Start of MATERIAL FOR THIS EXERCISE
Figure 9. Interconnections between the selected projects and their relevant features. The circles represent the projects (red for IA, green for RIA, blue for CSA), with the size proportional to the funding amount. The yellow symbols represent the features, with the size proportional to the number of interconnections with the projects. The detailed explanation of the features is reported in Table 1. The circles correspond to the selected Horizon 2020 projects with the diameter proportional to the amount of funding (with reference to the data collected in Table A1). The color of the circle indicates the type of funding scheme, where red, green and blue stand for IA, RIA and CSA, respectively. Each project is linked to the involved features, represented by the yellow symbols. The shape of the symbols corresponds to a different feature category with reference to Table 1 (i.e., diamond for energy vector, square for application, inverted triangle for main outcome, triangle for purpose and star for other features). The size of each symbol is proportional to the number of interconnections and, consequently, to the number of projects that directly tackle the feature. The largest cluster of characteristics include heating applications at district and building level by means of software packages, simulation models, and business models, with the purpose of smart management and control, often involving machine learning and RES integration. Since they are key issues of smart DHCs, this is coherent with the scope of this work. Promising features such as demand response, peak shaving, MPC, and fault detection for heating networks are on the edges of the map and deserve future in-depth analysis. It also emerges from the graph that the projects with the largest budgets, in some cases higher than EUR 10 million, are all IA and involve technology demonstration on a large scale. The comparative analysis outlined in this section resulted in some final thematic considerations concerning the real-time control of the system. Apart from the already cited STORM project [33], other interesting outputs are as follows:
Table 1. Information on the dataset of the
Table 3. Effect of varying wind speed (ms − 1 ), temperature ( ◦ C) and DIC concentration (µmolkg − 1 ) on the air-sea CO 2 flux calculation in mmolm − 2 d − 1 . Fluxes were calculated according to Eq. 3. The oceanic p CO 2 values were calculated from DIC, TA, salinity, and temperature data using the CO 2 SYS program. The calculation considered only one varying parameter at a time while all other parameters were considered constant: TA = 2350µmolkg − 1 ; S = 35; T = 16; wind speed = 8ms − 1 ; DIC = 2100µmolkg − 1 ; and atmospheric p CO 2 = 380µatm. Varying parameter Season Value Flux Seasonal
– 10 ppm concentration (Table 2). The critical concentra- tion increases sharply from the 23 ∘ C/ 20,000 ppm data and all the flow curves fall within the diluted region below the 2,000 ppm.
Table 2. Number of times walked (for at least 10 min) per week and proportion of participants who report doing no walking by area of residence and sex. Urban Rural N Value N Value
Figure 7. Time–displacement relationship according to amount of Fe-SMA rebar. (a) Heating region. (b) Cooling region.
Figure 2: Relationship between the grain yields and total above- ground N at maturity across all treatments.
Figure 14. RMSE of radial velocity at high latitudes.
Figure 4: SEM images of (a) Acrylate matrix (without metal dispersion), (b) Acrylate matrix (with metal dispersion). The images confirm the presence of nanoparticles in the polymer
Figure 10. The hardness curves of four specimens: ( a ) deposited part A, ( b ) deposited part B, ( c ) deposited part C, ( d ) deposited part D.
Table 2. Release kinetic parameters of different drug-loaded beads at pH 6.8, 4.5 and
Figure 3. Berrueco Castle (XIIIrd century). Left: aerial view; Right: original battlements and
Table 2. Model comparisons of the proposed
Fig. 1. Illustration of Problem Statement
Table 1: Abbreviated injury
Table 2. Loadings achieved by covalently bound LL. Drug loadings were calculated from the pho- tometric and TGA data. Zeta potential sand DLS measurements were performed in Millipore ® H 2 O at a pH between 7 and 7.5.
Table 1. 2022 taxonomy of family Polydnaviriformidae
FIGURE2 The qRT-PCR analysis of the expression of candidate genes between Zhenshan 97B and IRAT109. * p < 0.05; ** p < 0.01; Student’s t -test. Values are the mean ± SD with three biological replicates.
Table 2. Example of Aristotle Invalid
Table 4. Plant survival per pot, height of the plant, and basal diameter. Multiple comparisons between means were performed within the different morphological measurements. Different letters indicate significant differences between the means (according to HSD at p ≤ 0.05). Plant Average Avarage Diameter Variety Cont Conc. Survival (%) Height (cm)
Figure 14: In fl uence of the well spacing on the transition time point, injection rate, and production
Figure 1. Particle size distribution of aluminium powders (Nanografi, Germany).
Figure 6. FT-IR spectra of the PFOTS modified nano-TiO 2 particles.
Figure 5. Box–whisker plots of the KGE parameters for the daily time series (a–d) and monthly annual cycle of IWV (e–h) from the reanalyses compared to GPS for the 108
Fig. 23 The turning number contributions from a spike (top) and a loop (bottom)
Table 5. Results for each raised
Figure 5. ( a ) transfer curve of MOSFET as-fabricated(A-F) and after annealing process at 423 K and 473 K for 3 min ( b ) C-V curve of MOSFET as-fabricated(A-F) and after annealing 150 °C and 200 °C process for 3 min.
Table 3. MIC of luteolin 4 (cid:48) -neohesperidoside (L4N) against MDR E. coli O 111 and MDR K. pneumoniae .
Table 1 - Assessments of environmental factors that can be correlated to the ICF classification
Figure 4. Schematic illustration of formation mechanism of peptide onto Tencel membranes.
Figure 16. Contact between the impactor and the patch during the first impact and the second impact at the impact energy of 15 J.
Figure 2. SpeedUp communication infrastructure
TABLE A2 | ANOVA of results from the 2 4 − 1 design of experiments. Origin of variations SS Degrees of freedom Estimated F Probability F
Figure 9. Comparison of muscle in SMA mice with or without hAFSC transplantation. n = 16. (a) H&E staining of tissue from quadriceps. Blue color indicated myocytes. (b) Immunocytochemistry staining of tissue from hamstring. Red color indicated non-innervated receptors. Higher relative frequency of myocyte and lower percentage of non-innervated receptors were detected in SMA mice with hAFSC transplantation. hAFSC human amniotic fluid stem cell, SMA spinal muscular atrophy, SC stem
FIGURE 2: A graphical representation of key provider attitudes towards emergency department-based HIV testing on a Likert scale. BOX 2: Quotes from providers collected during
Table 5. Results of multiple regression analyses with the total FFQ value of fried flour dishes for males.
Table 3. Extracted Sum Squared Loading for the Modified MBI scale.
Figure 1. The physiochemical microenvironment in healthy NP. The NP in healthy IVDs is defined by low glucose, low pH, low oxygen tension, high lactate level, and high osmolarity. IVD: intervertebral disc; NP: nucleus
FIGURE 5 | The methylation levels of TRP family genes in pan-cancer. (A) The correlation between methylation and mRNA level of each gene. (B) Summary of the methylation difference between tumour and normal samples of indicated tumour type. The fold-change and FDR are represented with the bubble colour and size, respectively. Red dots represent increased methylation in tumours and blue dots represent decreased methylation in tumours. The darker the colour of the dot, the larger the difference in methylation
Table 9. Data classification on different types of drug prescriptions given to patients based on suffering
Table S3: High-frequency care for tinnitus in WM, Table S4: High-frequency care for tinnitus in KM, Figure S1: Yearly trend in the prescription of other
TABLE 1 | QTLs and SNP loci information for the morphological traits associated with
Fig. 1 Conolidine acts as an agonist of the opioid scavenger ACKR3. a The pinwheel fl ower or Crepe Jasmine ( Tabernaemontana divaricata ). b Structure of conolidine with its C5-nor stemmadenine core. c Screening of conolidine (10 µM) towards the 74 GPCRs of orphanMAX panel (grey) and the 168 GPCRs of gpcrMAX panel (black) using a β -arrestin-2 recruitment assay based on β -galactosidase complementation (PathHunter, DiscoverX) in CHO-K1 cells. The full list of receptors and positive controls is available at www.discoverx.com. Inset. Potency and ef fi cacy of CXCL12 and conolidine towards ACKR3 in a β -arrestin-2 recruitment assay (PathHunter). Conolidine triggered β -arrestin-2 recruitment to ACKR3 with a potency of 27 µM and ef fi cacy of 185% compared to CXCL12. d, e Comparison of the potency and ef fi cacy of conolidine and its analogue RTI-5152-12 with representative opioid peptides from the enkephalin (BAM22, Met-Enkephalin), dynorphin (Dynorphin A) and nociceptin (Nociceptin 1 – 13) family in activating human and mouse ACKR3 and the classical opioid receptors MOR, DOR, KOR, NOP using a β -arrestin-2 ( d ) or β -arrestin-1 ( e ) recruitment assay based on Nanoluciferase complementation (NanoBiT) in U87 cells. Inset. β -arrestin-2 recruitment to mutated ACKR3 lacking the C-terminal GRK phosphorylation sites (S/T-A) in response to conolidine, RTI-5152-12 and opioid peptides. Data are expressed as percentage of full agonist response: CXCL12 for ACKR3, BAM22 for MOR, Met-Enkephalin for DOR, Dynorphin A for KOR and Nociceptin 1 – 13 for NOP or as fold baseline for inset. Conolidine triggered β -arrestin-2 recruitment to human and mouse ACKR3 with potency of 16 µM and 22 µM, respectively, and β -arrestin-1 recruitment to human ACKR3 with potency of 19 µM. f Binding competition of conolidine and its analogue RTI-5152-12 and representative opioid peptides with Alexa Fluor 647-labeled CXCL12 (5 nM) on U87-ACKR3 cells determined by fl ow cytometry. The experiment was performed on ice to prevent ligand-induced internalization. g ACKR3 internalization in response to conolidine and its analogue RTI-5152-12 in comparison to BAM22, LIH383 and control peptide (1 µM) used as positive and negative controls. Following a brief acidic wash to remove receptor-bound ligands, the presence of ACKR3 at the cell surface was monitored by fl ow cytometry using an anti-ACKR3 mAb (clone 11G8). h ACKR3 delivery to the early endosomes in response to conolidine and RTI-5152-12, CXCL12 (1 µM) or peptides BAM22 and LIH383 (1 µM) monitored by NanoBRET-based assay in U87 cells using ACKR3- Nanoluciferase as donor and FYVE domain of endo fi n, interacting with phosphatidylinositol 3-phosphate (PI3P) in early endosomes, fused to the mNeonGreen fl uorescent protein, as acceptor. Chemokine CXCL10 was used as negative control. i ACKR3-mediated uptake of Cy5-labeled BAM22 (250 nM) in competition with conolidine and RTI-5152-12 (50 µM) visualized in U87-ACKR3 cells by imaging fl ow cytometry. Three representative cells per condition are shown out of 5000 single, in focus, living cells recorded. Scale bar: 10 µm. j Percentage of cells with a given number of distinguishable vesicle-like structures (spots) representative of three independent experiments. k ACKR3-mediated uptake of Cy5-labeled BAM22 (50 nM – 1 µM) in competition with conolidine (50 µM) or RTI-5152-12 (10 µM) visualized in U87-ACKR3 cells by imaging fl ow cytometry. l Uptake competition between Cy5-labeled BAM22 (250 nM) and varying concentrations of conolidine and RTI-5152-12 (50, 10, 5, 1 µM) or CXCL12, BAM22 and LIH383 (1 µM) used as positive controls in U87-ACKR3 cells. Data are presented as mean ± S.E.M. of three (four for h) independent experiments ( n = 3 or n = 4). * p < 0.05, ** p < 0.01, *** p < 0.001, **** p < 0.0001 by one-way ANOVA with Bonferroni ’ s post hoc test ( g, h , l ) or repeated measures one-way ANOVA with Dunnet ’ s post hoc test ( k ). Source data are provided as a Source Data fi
End of MATERIAL FOR THIS EXERCISE
ACTIVITY =
Reproduce exactly the stretch of the material above that starts at the line with "Table 1 - Assessments" and ends at the line with "TABLE A2 | ANOVA", both included, and nothing else.

EXERCISE SOLUTION =
Table 1 - Assessments of environmental factors that can be correlated to the ICF classification
Figure 4. Schematic illustration of formation mechanism of peptide onto Tencel membranes.
Figure 16. Contact between the impactor and the patch during the first impact and the second impact at the impact energy of 15 J.
Figure 2. SpeedUp communication infrastructure
TABLE A2 | ANOVA of results from the 2 4 − 1 design of experiments. Origin of variations SS Degrees of freedom Estimated F Probability F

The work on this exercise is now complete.